### [Try it]
Which lines below include "centre"? Copy them all.

+---+

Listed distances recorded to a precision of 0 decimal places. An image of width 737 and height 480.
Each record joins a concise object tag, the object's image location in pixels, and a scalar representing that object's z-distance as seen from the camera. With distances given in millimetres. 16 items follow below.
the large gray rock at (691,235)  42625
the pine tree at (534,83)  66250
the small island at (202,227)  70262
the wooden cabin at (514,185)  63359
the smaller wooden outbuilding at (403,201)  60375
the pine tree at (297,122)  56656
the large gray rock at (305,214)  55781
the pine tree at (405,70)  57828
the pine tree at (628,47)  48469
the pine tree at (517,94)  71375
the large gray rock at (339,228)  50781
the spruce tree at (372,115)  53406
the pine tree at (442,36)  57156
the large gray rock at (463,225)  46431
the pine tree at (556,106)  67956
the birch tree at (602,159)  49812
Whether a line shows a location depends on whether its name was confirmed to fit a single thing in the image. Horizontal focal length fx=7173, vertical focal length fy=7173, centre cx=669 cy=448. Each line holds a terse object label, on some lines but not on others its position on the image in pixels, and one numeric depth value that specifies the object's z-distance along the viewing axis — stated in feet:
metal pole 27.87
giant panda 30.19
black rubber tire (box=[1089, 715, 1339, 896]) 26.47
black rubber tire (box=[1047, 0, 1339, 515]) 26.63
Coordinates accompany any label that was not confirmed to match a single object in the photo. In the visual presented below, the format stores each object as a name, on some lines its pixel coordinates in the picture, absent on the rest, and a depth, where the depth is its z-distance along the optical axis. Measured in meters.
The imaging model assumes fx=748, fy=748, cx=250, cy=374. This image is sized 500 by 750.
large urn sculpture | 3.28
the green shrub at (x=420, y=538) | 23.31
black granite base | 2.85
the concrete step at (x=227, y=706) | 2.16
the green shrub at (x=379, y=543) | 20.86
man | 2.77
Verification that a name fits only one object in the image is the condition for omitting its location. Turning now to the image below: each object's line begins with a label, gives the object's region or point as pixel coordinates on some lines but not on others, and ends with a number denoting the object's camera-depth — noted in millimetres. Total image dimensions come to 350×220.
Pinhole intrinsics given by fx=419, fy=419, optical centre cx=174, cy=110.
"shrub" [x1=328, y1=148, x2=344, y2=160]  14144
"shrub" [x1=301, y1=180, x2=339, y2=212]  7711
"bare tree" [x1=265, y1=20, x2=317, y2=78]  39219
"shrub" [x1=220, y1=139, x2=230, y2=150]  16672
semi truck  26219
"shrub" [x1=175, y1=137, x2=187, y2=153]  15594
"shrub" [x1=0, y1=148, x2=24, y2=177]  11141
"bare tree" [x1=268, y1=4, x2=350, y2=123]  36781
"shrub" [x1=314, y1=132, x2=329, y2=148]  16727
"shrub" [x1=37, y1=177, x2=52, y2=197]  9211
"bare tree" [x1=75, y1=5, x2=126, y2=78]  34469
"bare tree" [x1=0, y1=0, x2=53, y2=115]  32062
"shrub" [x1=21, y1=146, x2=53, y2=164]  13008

+---+

### [Solution to this exercise]
Whether a line shows a location depends on whether its name was confirmed to fit a single thing in the image. Horizontal focal length fx=7173, vertical focal length fy=7173, centre cx=669 cy=448. Each line holds a terse object label, on some lines but not on others its position on the image in pixels, and one numeric depth value that specifies the object's z-distance along the viewing axis — stated in feet:
Pinhole intrinsics given by fx=419, fy=419, optical centre cx=174, cy=110.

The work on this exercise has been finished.